When Jennifer Pahre was an undergraduate student in the early 1980s at Stanford, the doors of the law industry had just barely been cracked open for women. After her father decided to pursue his law degree, she listened when he’d get home and speak on the things he learned.


“It intrigued me, and I thought, ‘well, maybe I should see if that’s a reasonable choice,” Pahre said.


The match that lit the fire continued with Pahre graduating with a JD degree from Loyola Law School of Los Angeles, being admitted to the state bars of California, Michigan, and Illinois, and practicing law in all three states.


She has been with the University of Illinois since 2001, teaching courses in insurance law, constitutional law, expert witness work, remedies and evidence. She also oversaw the Legal Externship Program, a program that helps law students to get placed in national and local offices of attorneys and judges. She saw this program as very worthy and took it as an opportunity to help students along their educational journey.

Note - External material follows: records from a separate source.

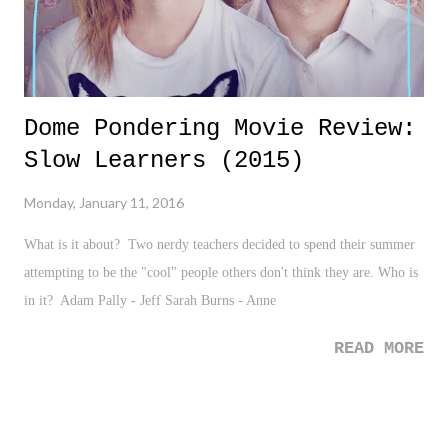
Dome Pondering Movie Review:
Slow Learners (2015)
Monday, January 11, 2016
What is it about? Two nerdy teachers decided to spend their summer
attempting to be the "cool" people others don't think they are. Who is
in it? Adam Pally - Jeff Sarah Burns - Anne
READ MORE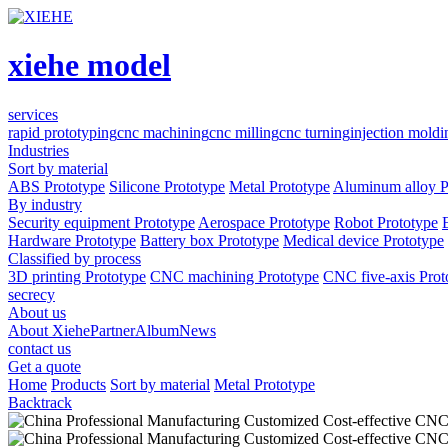
xiehe model
services
rapid prototyping
cnc machining
cnc milling
cnc turning
injection moldi
Industries
Sort by material
ABS Prototype
Silicone Prototype
Metal Prototype
Aluminum alloy P
By industry
Security equipment Prototype
Aerospace Prototype
Robot Prototype
Hardware Prototype
Battery box Prototype
Medical device Prototype
Classified by process
3D printing Prototype
CNC machining Prototype
CNC five-axis Prot
secrecy
About us
About Xiehe
Partner
Album
News
contact us
Get a quote
Home
Products
Sort by material
Metal Prototype
Backtrack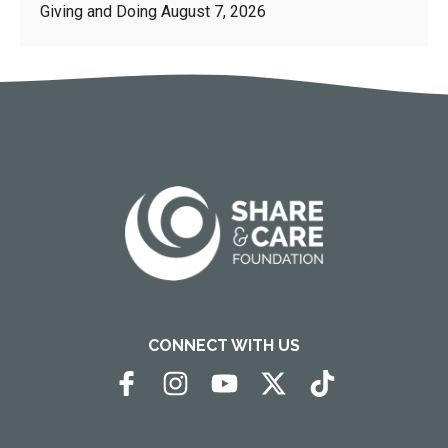
Giving and Doing
August 7, 2026
CONNECT WITH US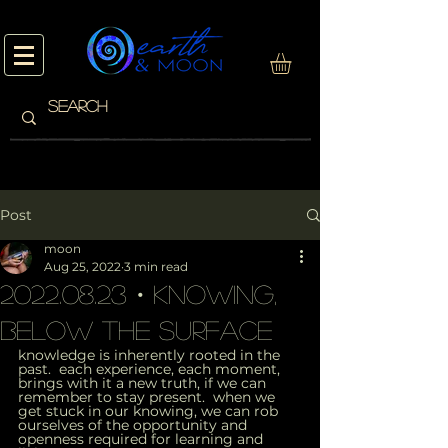
Post
moon
Aug 25, 2022
3 min read
2022.08.23・knowing,
below the surface
knowledge is inherently rooted in the 
past.  each experience, each moment, 
brings with it a new truth, if we can 
remember to stay present.  when we 
get stuck in our knowing, we can rob 
ourselves of the opportunity and 
openness required for learning and 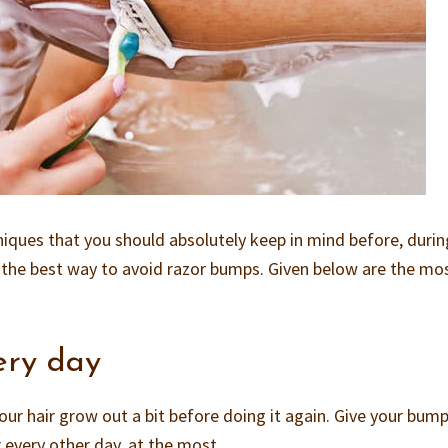
niques that you should absolutely keep in mind before, duri
is the best way to avoid razor bumps. Given below are the mo
ery day
our hair grow out a bit before doing it again. Give your bum
 every other day, at the most.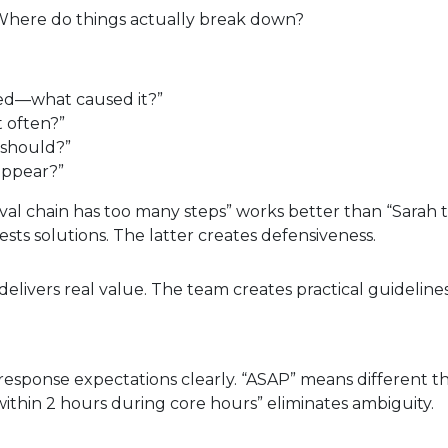
 Where do things actually break down?
ayed—what caused it?”
t often?”
 should?”
appear?”
al chain has too many steps” works better than “Sarah 
sts solutions. The latter creates defensiveness.
elivers real value. The team creates practical guidelines
response expectations clearly. “ASAP” means different th
ithin 2 hours during core hours” eliminates ambiguity.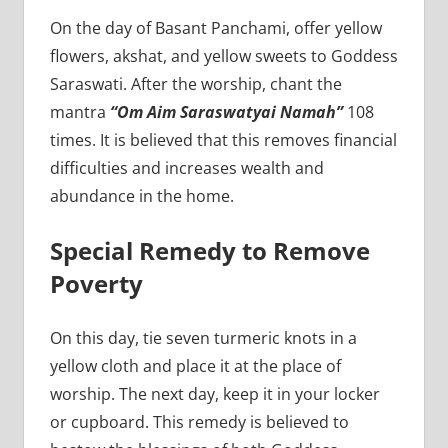
On the day of Basant Panchami, offer yellow
flowers, akshat, and yellow sweets to Goddess
Saraswati. After the worship, chant the
mantra
“Om Aim Saraswatyai Namah”
108
times. It is believed that this removes financial
difficulties and increases wealth and
abundance in the home.
Special Remedy to Remove
Poverty
On this day, tie seven turmeric knots in a
yellow cloth and place it at the place of
worship. The next day, keep it in your locker
or cupboard. This remedy is believed to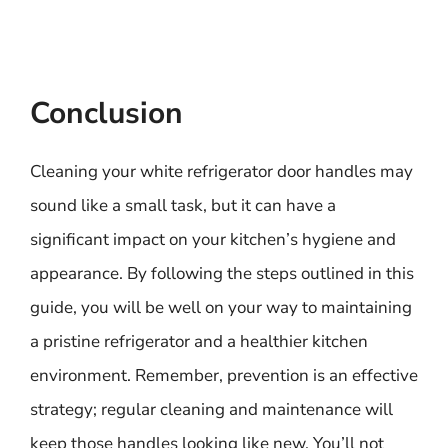
Conclusion
Cleaning your white refrigerator door handles may
sound like a small task, but it can have a
significant impact on your kitchen’s hygiene and
appearance. By following the steps outlined in this
guide, you will be well on your way to maintaining
a pristine refrigerator and a healthier kitchen
environment. Remember, prevention is an effective
strategy; regular cleaning and maintenance will
keep those handles looking like new. You’ll not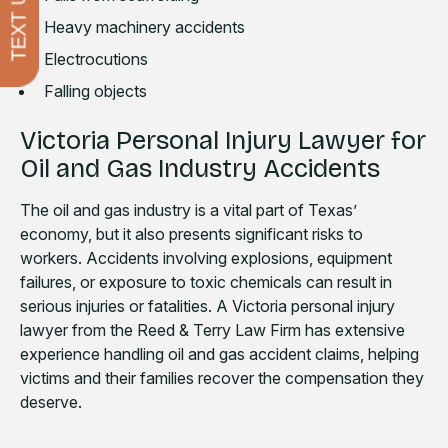
TEXT US
Heavy machinery accidents
Electrocutions
Falling objects
Victoria Personal Injury Lawyer for
Oil and Gas Industry Accidents
The oil and gas industry is a vital part of Texas’
economy, but it also presents significant risks to
workers. Accidents involving explosions, equipment
failures, or exposure to toxic chemicals can result in
serious injuries or fatalities. A Victoria personal injury
lawyer from the Reed & Terry Law Firm has extensive
experience handling oil and gas accident claims, helping
victims and their families recover the compensation they
deserve.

But the way to Champaign-Urbana, where she raised two sons, wasn’t one free from obstacles. At the time when she was developing her career as an attorney, there weren’t a lot of women role models to look up to, she said.


“I think being a professional woman has unique challenges,” Pahre said. “If you want to have a family, if you want to bear children, you have to find a way to do that while still managing a busy career. That was always the biggest challenge: making sure that the children were taken care of, but also not neglecting the clients whose needs I was ethically and morally obligated to fulfill to the best of my ability.”


Pahre saw a time that was filled with hostility towards women in the courtroom. She describes many occasions in which she was one of two women in the court: her and the court reporter. Oftentimes, she would get mistaken as the reporter.



“There were moments when it was a little tricky to navigate the hostility because you don't want the things you say to adversely affect your clients interests, so I learned to just pretend that these things didn’t get said and advocate for my client to the best of my ability,” she said. “Being focused on the work was the answer to most of these moments.”


And though times have changed since then for women in law, the current generation of incoming women lawyers have witnessed quite the turbulent political atmosphere in the U.S., with Supreme Court decisions that directly impact their personal lives.


Pahre says that the determination and adverse backgrounds of her students inspire her.

“They want the world to be better, to be fair and to be more equitable, and they’re quite determined to get there,” she said.